Cette idéologie de la « blanchité » a fait des Blancs les sujets porteurs de privilèges conscients ou inconscients, visibles ou invisibles, symboliques ou systémiques, tous exorbitants, qui tiennent à l’hégémonie de leur peau dépigmentée et leur confèrent un avantage compétitif dans la lutte des races et des places. Où qu’ils aillent, ils sont accueillis forts de ce privilège, princes bénis des dieux du sang à qui l’on ouvre des portes… qui se referment sur tous les damnés de la Terre, les infortunés, les mal nés, les « racisés », baignant dans un océan de souffrance – noire, jaune, postcoloniale, intersectionnelle, que sais-je.

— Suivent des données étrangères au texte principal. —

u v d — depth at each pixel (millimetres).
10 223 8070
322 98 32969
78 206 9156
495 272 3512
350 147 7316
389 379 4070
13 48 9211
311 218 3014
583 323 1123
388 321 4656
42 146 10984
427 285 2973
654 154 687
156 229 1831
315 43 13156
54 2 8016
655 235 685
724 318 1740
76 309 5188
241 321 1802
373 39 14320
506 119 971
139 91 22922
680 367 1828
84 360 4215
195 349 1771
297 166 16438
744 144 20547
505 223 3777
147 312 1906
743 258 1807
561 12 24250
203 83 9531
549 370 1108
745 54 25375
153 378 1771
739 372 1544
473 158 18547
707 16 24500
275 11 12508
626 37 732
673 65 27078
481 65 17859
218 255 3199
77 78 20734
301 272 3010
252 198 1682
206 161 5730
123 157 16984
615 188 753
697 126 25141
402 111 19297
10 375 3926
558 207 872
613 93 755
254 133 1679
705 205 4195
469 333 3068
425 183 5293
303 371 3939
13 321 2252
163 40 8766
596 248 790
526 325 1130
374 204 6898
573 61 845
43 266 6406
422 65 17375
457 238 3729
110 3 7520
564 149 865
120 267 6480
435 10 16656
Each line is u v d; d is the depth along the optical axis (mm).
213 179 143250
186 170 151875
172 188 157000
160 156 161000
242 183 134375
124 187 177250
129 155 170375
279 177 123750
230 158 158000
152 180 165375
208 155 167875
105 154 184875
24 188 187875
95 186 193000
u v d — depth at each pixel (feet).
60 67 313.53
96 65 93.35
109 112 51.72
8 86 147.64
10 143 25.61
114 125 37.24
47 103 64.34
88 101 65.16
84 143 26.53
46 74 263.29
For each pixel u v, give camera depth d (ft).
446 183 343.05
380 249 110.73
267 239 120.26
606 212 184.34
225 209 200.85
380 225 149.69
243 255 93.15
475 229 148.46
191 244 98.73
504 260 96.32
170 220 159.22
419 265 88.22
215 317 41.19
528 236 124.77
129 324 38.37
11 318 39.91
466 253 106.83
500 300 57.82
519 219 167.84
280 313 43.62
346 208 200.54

La « blanchité » se serait pour de bon invitée sur la scène de l’Histoire lors de la controverse de Valladolid. À ma gauche, le dominicain Bartolomé de las Casas, Petit Satan ; à ma droite, le Juan Ginés de Sepúlveda, Grand Satan. Blanc bonnet et mitre blanche, tant il est vrai que les deux hommes poursuivaient le même dessein racial : le premier dans sa version molle, le second dans sa version dure. Ainsi l’Inquisition espagnole a-t-elle ouvert l’ère de l’esclavage racial, suivie en cela par le bloc occidental : Hollande, Angleterre, France. Depuis lors, l’Occident reposerait sur un « consensus esclavagiste » qui a fait tour à tour des indigènes de la chair à coton, de la chair à canon et de la chair à patron.

L’indigénisme de salon

Dans cet univers dominé par le suprémacisme, l’essentialisme et l’afrocentrisme, la race est l’alpha et l’oméga de tout. Cela tient de l’idée fixe, de la monomanie et du délire paranoïaque. La race, la race, la race. On a l’impression d’être plongé dans un sketch des Inconnus où la candidate d’un jeu télévisé, au lieu de répondre à tous les coups « Stéphanie de Monaco ! », répéterait en boucle « suprématie blanche », « racisme d’État », « blanchité structurelle ».

On voit par là combien la novlangue indigéniste a renouvelé le jargon des Bélise et Philaminte chères au grand Molière, à ceci près que nos Bélise et Philaminte se prénomment aujourd’hui Rokhaya Diallo, la Angela Davis du canal Saint-Martin, et Houria Bouteldja, qui aimerait être lue dans les banlieues alors qu’elle ne l’est que dans les quartiers gentrifiés. Préciosité, verbosité, nébulosité. Chez elle, la charia s’est transformée en charabia. Qu’attendre de plus d’une « beurgeoise », fût-elle bohème avec son keffieh modèle Arafat noué autour de la tête. S’il y a un wokisme de salon, comme l’a dit Pierre-André Taguieff, il y a aussi un indigénisme de salon.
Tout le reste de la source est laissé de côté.